The problems that arise over arbitrary fields mostly have nothing to do with linear algebra itself, more with the applications.
You have to realize that linear algebra arose as a conglomerate of many different concepts and applications: solving linear equations, linear transformations between vector spaces, general matrix theory, matrix groups and rings, geometric problems, engineering applications.
All of the algebra essentially only depends on the fact that you are working over a field. But when you are working with an arbitrary field, you often don't have a notion of distance, angles, slopes, etc. So
- anything that involves having something be greater than/less something else could create a problem (as mentioned in another answer, inner products can give problems because asking that $x \cdot x \geq 0$ for all $x$ can become meaningless)
- anything involving length requires a bit of consideration or redefinition (what does it mean to "normalize" a vector if you don't have a way to measure its length?
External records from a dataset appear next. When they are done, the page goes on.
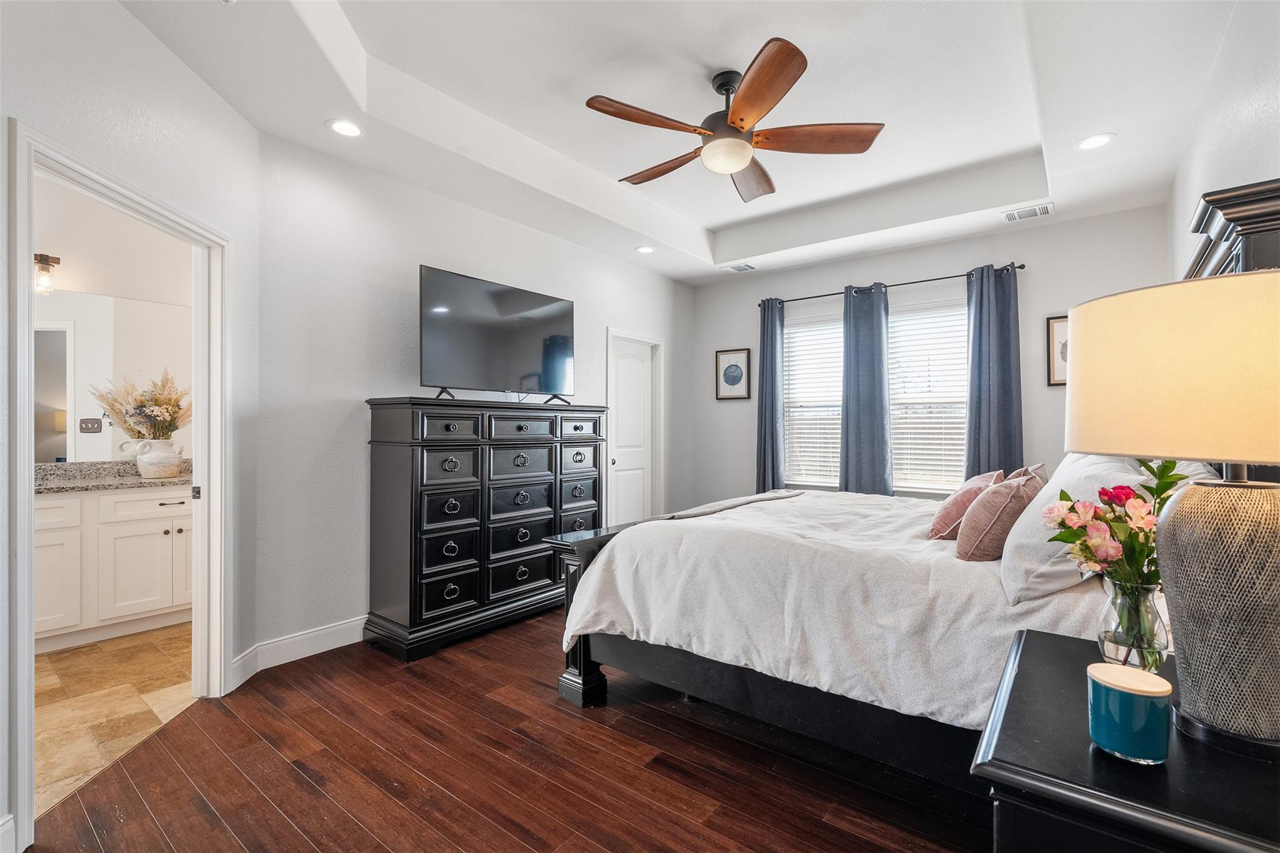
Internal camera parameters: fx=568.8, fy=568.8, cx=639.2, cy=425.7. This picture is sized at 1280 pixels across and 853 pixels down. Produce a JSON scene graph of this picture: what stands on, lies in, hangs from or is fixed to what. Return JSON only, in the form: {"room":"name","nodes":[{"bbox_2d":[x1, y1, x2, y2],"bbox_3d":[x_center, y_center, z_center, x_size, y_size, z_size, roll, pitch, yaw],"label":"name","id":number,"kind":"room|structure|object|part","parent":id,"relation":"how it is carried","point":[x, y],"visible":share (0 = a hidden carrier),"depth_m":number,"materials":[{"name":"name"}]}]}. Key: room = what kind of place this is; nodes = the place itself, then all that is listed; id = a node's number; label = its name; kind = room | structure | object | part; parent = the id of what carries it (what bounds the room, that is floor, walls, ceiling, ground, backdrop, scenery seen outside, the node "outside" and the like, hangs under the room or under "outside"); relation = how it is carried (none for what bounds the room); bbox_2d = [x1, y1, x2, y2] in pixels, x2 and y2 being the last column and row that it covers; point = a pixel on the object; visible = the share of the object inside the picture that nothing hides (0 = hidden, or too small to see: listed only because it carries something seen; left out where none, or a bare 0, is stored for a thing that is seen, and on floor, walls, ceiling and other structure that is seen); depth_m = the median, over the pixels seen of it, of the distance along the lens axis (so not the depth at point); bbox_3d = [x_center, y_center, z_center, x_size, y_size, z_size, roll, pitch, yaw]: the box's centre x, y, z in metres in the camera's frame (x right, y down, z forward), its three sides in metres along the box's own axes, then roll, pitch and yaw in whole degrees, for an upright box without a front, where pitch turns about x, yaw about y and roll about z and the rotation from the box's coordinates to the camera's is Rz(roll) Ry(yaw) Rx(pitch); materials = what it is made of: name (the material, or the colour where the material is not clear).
{"room":"bedroom","nodes":[
{"label":"bedroom","id":0,"kind":"room"},
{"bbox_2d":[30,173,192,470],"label":"bathroom wall","id":1,"kind":"structure","parent":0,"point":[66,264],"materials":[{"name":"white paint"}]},
{"bbox_2d":[33,251,59,293],"bbox_3d":[-3.572,-0.900,3.317,0.179,0.238,0.256,0,0,38],"label":"wall sconce","id":2,"kind":"object","parent":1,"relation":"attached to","point":[56,262],"visible":0.82,"depth_m":3.34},
{"bbox_2d":[78,417,102,432],"bbox_3d":[-3.554,-0.003,3.683,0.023,0.101,0.089,0,0,38],"label":"light switch","id":3,"kind":"object","parent":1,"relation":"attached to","point":[94,424],"visible":0.98,"depth_m":3.68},
{"bbox_2d":[33,290,192,465],"bbox_3d":[-3.575,-0.299,3.506,0.026,1.027,1.217,0,0,38],"label":"bathroom mirror","id":4,"kind":"object","parent":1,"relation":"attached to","point":[49,456],"visible":0.75,"depth_m":3.66,"materials":[{"name":"white mirror"}]},
{"bbox_2d":[33,623,196,815],"bbox_3d":[-3.003,1.285,2.584,2.894,0.090,2.461,0,0,38],"label":"tile floor","id":5,"kind":"structure","parent":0,"point":[84,657],"depth_m":2.58,"materials":[{"name":"beige tile"}]},
{"bbox_2d":[37,483,191,651],"bbox_3d":[-3.379,0.805,3.432,0.630,0.883,1.493,0,0,38],"label":"bathroom vanity","id":6,"kind":"object","parent":5,"relation":"on","point":[169,518],"visible":0.66,"depth_m":3.30,"materials":[{"name":"white paint"}]},
{"bbox_2d":[35,459,191,493],"bbox_3d":[-3.356,0.310,3.423,0.748,0.133,1.574,0,0,38],"label":"granite countertop","id":7,"kind":"structure","parent":6,"relation":"on","point":[141,481],"depth_m":3.47,"materials":[{"name":"grey stone"}]},
{"bbox_2d":[125,436,183,478],"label":"vase","id":8,"kind":"object","parent":7,"relation":"on","point":[176,456],"visible":0.98,"depth_m":3.59,"materials":[{"name":"white ceramic"}]},
{"bbox_2d":[91,371,189,438],"bbox_3d":[-3.106,-0.062,3.624,0.542,0.571,0.489,0,0,38],"label":"dried flower arrangement","id":9,"kind":"object","parent":8,"relation":"in","point":[176,426],"visible":0.75,"depth_m":3.58,"materials":[{"name":"plant"}]},
{"bbox_2d":[0,0,263,852],"bbox_3d":[-1.810,-0.211,1.606,0.131,2.927,2.693,0,0,-7],"label":"left wall","id":10,"kind":"structure","parent":0,"point":[211,98],"depth_m":2.07,"materials":[{"name":"white paint"}]},
{"bbox_2d":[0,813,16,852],"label":"baseboard","id":11,"kind":"structure","parent":10,"relation":"attached to","point":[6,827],"depth_m":1.58,"materials":[{"name":"white paint"}]},
{"bbox_2d":[7,121,228,850],"bbox_3d":[-1.947,0.209,2.154,0.169,2.089,1.051,0,0,-8],"label":"door frame","id":12,"kind":"structure","parent":10,"relation":"attached to","point":[21,269],"depth_m":2.13,"materials":[{"name":"white paint"}]},
{"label":"latch plate","id":13,"kind":"part","parent":12,"relation":"part of","materials":[{"name":"metal"}]},
{"bbox_2d":[253,126,696,663],"bbox_3d":[-0.695,-0.213,4.453,0.128,2.926,4.019,0,0,38],"label":"left wall","id":14,"kind":"structure","parent":0,"point":[594,302],"depth_m":3.24,"materials":[{"name":"white paint"}]},
{"bbox_2d":[228,616,365,687],"bbox_3d":[-1.137,1.174,3.842,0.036,0.134,2.923,0,0,38],"label":"baseboard","id":15,"kind":"structure","parent":14,"relation":"attached to","point":[347,625],"depth_m":2.99,"materials":[{"name":"white paint"}]},
{"bbox_2d":[606,331,659,524],"bbox_3d":[-0.059,0.221,5.370,0.088,1.990,0.675,0,0,38],"label":"closet door","id":16,"kind":"structure","parent":14,"relation":"in","point":[619,474],"depth_m":5.38,"materials":[{"name":"white paint"}]},
{"bbox_2d":[22,607,991,852],"bbox_3d":[0.423,1.275,2.617,4.306,0.083,5.778,0,0,38],"label":"wood floor","id":17,"kind":"structure","parent":0,"point":[284,827],"depth_m":2.01,"materials":[{"name":"brown wood"}]},
{"bbox_2d":[365,395,609,663],"bbox_3d":[-0.898,0.553,3.674,0.492,1.393,1.558,0,0,38],"label":"dresser","id":18,"kind":"object","parent":17,"relation":"on","point":[374,441],"visible":0.98,"depth_m":3.28,"materials":[{"name":"wood"}]},
{"bbox_2d":[418,263,576,403],"bbox_3d":[-0.858,-0.531,3.675,0.320,0.765,1.184,0,0,38],"label":"television","id":19,"kind":"object","parent":18,"relation":"on","point":[434,289],"visible":0.99,"depth_m":3.58,"materials":[{"name":"black"}]},
{"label":"drawer","id":20,"kind":"part","parent":18,"relation":"part of","materials":[{"name":"wood"}]},
{"bbox_2d":[544,185,1279,791],"bbox_3d":[1.114,0.325,2.628,2.327,1.808,2.073,0,0,38],"label":"bed","id":21,"kind":"object","parent":17,"relation":"on","point":[587,675],"visible":0.67,"depth_m":1.99,"materials":[{"name":"white fabric"}]},
{"bbox_3d":[-0.104,0.908,2.928,0.330,0.825,0.621,0,0,38],"label":"footboard post","id":22,"kind":"part","parent":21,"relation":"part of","materials":[{"name":"wood"}]},
{"bbox_2d":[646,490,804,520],"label":"throw blanket","id":23,"kind":"object","parent":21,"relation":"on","point":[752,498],"visible":0.67,"depth_m":3.20,"materials":[{"name":"grey fabric"}]},
{"bbox_2d":[927,468,1006,538],"bbox_3d":[1.412,0.344,2.456,0.242,0.301,0.448,0,0,38],"label":"pink pillow","id":24,"kind":"object","parent":21,"relation":"on","point":[935,530],"visible":0.72,"depth_m":2.32,"materials":[{"name":"pink fabric"}]},
{"bbox_2d":[955,468,1045,561],"bbox_3d":[1.321,0.334,2.086,0.234,0.336,0.442,0,0,38],"label":"pink pillow","id":25,"kind":"object","parent":21,"relation":"on","point":[980,510],"visible":0.9,"depth_m":1.96,"materials":[{"name":"fabric"}]},
{"bbox_2d":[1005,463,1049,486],"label":"pink pillow","id":26,"kind":"object","parent":21,"relation":"on","point":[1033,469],"visible":0.17,"depth_m":2.47,"materials":[{"name":"fabric"}]},
{"bbox_2d":[998,454,1148,602],"bbox_3d":[1.356,0.285,1.804,0.310,0.390,0.750,0,0,38],"label":"white pillow","id":27,"kind":"object","parent":21,"relation":"on","point":[1040,503],"visible":0.53,"depth_m":1.58,"materials":[{"name":"white fabric"}]},
{"bbox_2d":[973,627,1279,852],"bbox_3d":[0.950,0.872,0.994,0.547,0.713,0.761,0,0,38],"label":"nightstand","id":28,"kind":"object","parent":17,"relation":"on","point":[1053,637],"visible":0.81,"depth_m":0.86,"materials":[{"name":"black wood"}]},
{"bbox_2d":[1086,661,1171,763],"bbox_3d":[0.784,0.459,0.917,0.111,0.116,0.112,0,0,38],"label":"candle jar","id":29,"kind":"object","parent":28,"relation":"on","point":[1098,680],"visible":0.99,"depth_m":0.88,"materials":[{"name":"teal glass"}]},
{"bbox_2d":[1096,575,1169,673],"bbox_3d":[1.017,0.412,1.173,0.117,0.186,0.117,0,0,38],"label":"glass vase","id":30,"kind":"object","parent":28,"relation":"on","point":[1153,595],"visible":0.81,"depth_m":1.14,"materials":[{"name":"clear glass"}]},
{"bbox_2d":[1042,461,1193,669],"bbox_3d":[1.052,0.289,1.232,0.282,0.439,0.305,0,0,38],"label":"flower bouquet","id":31,"kind":"object","parent":30,"relation":"in","point":[1143,464],"visible":0.68,"depth_m":1.20,"materials":[{"name":"plant"}]},
{"bbox_2d":[1061,264,1279,755],"bbox_3d":[1.032,0.136,0.990,0.458,0.768,0.457,0,0,38],"label":"lamp","id":32,"kind":"object","parent":28,"relation":"on","point":[1083,446],"visible":1,"depth_m":0.91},
{"bbox_3d":[0.988,-0.080,0.964,0.479,0.256,0.460,0,0,38],"label":"lamp shade","id":33,"kind":"part","parent":32,"relation":"part of","materials":[{"name":"beige fabric"}]},
{"bbox_3d":[1.025,0.302,0.981,0.294,0.416,0.298,0,0,27],"label":"lamp base","id":34,"kind":"part","parent":32,"relation":"part of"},
{"bbox_2d":[110,0,1256,285],"bbox_3d":[0.423,-1.692,2.852,3.986,0.325,5.465,0,0,38],"label":"ceiling","id":35,"kind":"structure","parent":0,"point":[1030,142],"depth_m":2.83,"materials":[{"name":"white paint"}]},
{"bbox_2d":[326,118,364,137],"bbox_3d":[-1.472,-1.491,2.851,0.184,0.007,0.183,0,0,38],"label":"recessed light","id":36,"kind":"object","parent":35,"relation":"in","point":[352,127],"visible":0.99,"depth_m":2.85,"materials":[{"name":"white"}]},
{"bbox_2d":[635,245,656,253],"bbox_3d":[0.050,-1.491,4.815,0.182,0.008,0.182,0,0,38],"label":"recessed light","id":37,"kind":"object","parent":35,"relation":"in","point":[645,249],"visible":0.99,"depth_m":4.80,"materials":[{"name":"white"}]},
{"bbox_2d":[583,35,885,201],"bbox_3d":[0.413,-1.432,2.764,1.340,0.453,1.347,0,0,38],"label":"ceiling fan","id":38,"kind":"object","parent":35,"relation":"hanging from","point":[752,78],"visible":0.98,"depth_m":2.64,"materials":[{"name":"brown wood"}]},
{"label":"blade","id":39,"kind":"part","parent":38,"relation":"part of","materials":[{"name":"brown wood"}]},
{"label":"fan blade","id":40,"kind":"part","parent":38,"relation":"part of","materials":[{"name":"brown wood"}]},
{"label":"fan blade","id":41,"kind":"part","parent":38,"relation":"part of","materials":[{"name":"brown wood"}]},
{"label":"blade","id":42,"kind":"part","parent":38,"relation":"part of","materials":[{"name":"brown wood"}]},
{"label":"fan blade","id":43,"kind":"part","parent":38,"relation":"part of","materials":[{"name":"brown wood"}]},
{"bbox_2d":[721,261,756,271],"bbox_3d":[0.930,-1.484,5.337,0.293,0.013,0.222,0,0,38],"label":"air vent","id":44,"kind":"object","parent":35,"relation":"in","point":[735,269],"visible":0.99,"depth_m":5.32,"materials":[{"name":"white metal"}]},
{"bbox_2d":[1001,203,1053,221],"bbox_3d":[2.721,-1.494,3.987,0.303,0.016,0.188,0,0,38],"label":"air vent","id":45,"kind":"object","parent":35,"relation":"in","point":[1045,210],"visible":0.99,"depth_m":3.97,"materials":[{"name":"white metal"}]},
{"bbox_2d":[1075,133,1114,150],"bbox_3d":[2.400,-1.496,3.001,0.184,0.008,0.184,0,0,38],"label":"recessed light","id":46,"kind":"object","parent":35,"relation":"in","point":[1095,142],"visible":0.99,"depth_m":3.00,"materials":[{"name":"white"}]},
{"bbox_2d":[692,198,1174,509],"bbox_3d":[2.103,-0.180,4.988,3.846,2.870,0.128,0,0,38],"label":"back wall","id":47,"kind":"structure","parent":0,"point":[815,284],"depth_m":4.53,"materials":[{"name":"grey paint"}]},
{"bbox_2d":[715,348,751,400],"bbox_3d":[0.936,-0.514,5.722,0.355,0.495,0.025,0,0,38],"label":"framed picture","id":48,"kind":"object","parent":47,"relation":"attached to","point":[735,371],"visible":0.99,"depth_m":5.71},
{"bbox_2d":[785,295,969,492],"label":"window","id":49,"kind":"structure","parent":47,"relation":"in","point":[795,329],"depth_m":4.95,"materials":[{"name":"white"}]},
{"bbox_2d":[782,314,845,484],"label":"window blind","id":50,"kind":"object","parent":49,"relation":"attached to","point":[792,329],"visible":0.61,"depth_m":5.31,"materials":[{"name":"white plastic"}]},
{"bbox_2d":[756,261,1026,305],"bbox_3d":[2.024,-1.188,4.871,2.187,0.057,0.123,0,0,38],"label":"curtain rod","id":51,"kind":"object","parent":47,"relation":"attached to","point":[1020,267],"visible":0.74,"depth_m":4.68,"materials":[{"name":"black metal"}]},
{"bbox_2d":[755,298,785,491],"bbox_3d":[1.239,-0.117,5.403,0.330,2.167,0.111,0,0,38],"label":"curtain","id":52,"kind":"object","parent":51,"relation":"hanging from","point":[765,461],"visible":0.83,"depth_m":5.39,"materials":[{"name":"blue fabric"}]},
{"bbox_2d":[839,283,892,496],"bbox_3d":[1.911,-0.115,4.837,0.462,2.142,0.111,0,0,38],"label":"curtain","id":53,"kind":"object","parent":51,"relation":"hanging from","point":[865,359],"visible":0.9,"depth_m":4.83,"materials":[{"name":"blue fabric"}]},
{"bbox_2d":[964,262,1023,480],"bbox_3d":[2.672,-0.103,4.306,0.419,2.193,0.118,0,0,38],"label":"curtain","id":54,"kind":"object","parent":51,"relation":"hanging from","point":[1003,322],"visible":0.75,"depth_m":4.31,"materials":[{"name":"blue fabric"}]},
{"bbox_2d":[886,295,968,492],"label":"window","id":55,"kind":"structure","parent":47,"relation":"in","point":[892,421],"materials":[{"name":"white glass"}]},
{"bbox_2d":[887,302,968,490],"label":"window blind","id":56,"kind":"object","parent":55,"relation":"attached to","point":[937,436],"visible":0.69,"depth_m":4.77,"materials":[{"name":"white plastic"}]},
{"bbox_2d":[1045,315,1069,385],"bbox_3d":[3.075,-0.531,4.005,0.355,0.497,0.024,0,0,38],"label":"framed picture","id":57,"kind":"object","parent":47,"relation":"attached to","point":[1058,334],"visible":0.34,"depth_m":4.07},
{"bbox_2d":[1166,0,1279,281],"bbox_3d":[1.980,-0.346,1.693,0.128,2.843,5.150,0,0,38],"label":"right wall","id":58,"kind":"structure","parent":0,"point":[1248,167],"depth_m":2.14,"materials":[{"name":"white paint"}]}
]}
How do you measure the distance between a vector and a subspace for a least-squares problem?)
Many things can be redefined however.
- Distance metrics such as the Hamming distance can be imposed (as well as others).
- Sometimes "normalizing" a vector can just mean scaling so the first (or last) nonzero entry is a 1.
- Orthogonality can be defined in terms of an arbitrary bilinear or sesquilinear form $B: V\times V \to \mathbb{F}$ (usually we require that $B$ is reflexive, that is that $B(x,y) = 0$ if and only if $B(y,x) = 0$ so that orthogonality is a symmetric relation).
Making these redefinitions will require verifying and reproving that you have analogous properties that you have in the real and complex case. Often you do have similarities, but often with some subtle differences (eg you can often have nonzero vectors that are orthogonal to themselves).